__Given information__:
-- -- --
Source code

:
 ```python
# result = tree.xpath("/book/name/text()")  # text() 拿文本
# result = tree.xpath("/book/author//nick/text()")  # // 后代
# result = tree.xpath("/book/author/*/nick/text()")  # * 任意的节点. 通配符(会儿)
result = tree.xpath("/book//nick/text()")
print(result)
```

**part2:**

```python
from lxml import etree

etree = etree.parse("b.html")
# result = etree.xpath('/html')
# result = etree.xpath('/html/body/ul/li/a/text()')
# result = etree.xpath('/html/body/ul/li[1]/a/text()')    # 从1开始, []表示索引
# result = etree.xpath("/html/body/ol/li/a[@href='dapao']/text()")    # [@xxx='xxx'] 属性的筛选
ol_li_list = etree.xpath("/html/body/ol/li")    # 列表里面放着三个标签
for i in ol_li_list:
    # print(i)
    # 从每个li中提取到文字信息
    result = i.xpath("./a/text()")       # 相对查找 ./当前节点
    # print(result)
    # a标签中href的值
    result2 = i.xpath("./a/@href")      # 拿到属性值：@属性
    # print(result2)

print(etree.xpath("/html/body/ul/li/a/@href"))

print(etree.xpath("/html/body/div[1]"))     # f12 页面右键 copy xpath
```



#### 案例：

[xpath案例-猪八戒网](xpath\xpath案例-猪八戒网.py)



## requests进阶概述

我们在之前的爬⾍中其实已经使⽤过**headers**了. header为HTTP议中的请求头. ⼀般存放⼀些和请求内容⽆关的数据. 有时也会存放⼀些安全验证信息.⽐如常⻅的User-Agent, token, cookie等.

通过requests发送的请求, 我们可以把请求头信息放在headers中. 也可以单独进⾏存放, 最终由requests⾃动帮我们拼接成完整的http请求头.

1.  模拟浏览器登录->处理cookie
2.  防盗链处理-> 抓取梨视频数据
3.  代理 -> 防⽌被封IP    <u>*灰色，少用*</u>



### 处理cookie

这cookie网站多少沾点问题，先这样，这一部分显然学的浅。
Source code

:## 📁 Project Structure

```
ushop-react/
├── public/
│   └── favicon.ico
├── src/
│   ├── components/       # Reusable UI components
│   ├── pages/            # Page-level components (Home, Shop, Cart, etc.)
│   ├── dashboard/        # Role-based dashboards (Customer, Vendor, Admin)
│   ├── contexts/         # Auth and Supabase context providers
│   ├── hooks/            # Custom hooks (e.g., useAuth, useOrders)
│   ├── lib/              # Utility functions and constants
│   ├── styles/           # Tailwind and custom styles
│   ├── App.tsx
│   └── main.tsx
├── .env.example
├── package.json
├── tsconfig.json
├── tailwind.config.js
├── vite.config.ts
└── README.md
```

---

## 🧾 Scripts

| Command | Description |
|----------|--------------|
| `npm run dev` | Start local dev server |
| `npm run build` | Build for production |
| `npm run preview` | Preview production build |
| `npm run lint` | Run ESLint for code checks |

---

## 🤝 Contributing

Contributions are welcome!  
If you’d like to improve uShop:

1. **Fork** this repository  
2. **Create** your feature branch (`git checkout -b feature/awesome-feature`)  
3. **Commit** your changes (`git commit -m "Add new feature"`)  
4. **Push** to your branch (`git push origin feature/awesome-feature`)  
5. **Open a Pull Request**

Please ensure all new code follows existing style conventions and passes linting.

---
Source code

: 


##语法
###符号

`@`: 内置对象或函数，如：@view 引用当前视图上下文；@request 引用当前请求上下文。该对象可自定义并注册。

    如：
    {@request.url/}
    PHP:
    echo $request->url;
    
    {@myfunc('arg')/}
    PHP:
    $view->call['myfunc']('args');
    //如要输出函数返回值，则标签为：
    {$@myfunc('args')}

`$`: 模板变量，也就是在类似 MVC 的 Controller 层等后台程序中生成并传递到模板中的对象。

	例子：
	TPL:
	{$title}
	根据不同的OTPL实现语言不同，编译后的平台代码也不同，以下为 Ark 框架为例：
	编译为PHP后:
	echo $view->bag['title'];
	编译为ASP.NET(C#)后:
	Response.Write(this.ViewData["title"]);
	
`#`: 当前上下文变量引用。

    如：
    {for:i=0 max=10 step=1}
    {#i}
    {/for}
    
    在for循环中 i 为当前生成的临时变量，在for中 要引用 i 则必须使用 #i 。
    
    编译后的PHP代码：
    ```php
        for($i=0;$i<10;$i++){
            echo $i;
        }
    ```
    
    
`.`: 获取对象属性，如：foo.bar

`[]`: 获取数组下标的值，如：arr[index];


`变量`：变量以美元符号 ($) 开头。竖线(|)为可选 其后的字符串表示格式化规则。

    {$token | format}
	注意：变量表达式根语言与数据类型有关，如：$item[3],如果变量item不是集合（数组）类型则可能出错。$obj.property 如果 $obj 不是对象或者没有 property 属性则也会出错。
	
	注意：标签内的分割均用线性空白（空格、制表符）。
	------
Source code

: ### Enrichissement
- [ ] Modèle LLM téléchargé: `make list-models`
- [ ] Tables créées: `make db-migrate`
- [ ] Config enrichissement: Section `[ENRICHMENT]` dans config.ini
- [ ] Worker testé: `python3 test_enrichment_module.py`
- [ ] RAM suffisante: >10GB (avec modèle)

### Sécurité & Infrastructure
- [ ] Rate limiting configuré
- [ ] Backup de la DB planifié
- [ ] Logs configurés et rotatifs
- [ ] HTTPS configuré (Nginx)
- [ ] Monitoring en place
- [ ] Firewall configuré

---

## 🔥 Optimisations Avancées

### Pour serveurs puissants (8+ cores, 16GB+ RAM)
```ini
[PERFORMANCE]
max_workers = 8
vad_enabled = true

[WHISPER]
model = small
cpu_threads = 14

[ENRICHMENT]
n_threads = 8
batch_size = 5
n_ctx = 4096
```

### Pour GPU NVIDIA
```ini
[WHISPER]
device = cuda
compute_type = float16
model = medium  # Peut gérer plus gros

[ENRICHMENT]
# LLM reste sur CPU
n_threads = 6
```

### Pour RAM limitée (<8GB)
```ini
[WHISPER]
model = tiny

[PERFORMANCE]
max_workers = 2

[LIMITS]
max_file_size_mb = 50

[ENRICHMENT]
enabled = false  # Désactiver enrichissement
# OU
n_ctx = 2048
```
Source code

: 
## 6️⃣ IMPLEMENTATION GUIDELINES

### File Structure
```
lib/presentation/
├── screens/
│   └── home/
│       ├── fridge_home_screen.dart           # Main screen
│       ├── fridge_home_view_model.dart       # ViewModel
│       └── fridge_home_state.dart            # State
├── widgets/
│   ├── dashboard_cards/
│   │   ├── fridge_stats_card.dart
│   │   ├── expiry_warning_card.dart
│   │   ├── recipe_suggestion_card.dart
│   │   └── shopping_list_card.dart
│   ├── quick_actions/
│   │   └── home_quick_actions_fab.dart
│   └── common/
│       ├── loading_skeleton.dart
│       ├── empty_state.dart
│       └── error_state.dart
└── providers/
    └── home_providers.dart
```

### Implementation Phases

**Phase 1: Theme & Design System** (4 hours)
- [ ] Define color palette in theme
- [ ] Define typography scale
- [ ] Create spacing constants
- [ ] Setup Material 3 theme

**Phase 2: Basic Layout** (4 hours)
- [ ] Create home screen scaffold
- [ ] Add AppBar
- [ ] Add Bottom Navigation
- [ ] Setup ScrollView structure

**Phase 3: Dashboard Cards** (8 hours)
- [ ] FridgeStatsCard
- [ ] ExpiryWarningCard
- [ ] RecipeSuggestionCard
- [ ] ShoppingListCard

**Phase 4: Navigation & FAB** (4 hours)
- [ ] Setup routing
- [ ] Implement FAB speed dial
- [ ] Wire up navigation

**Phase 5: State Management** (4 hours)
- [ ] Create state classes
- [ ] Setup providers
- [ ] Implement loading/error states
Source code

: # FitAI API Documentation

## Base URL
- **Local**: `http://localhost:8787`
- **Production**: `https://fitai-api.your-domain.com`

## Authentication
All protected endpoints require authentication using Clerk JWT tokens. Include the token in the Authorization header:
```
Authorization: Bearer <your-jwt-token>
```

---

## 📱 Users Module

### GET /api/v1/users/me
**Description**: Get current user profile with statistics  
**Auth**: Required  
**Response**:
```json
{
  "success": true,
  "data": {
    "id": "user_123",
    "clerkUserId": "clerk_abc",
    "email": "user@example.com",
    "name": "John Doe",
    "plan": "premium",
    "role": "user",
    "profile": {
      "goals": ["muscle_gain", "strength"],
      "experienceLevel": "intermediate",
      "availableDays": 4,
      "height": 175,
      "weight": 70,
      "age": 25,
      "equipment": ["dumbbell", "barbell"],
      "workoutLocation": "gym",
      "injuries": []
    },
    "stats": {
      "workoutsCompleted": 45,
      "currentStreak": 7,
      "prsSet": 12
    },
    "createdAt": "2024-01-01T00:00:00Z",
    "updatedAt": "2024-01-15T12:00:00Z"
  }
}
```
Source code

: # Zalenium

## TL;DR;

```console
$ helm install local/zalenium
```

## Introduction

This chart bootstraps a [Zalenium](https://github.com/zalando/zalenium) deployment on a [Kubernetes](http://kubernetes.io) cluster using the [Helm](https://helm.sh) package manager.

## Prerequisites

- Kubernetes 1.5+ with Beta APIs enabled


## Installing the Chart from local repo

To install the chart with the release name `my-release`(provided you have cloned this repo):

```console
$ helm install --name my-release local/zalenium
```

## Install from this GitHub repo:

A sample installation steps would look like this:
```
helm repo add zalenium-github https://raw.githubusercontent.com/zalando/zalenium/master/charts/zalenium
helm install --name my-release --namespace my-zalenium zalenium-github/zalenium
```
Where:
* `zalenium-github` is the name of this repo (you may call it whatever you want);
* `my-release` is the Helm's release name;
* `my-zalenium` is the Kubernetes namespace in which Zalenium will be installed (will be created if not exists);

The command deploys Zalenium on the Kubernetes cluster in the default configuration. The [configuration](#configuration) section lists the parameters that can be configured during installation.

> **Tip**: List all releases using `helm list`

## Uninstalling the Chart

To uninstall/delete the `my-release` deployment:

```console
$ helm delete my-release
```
-- -- --
__Your objective__:
Among the lines of the listing above, which ones contain the word "using"? Show them.

__Problem solution__:
All protected endpoints require authentication using Clerk JWT tokens. Include the token in the Authorization header:
This chart bootstraps a [Zalenium](https://github.com/zalando/zalenium) deployment on a [Kubernetes](http://kubernetes.io) cluster using the [Helm](https://helm.sh) package manager.
> **Tip**: List all releases using `helm list`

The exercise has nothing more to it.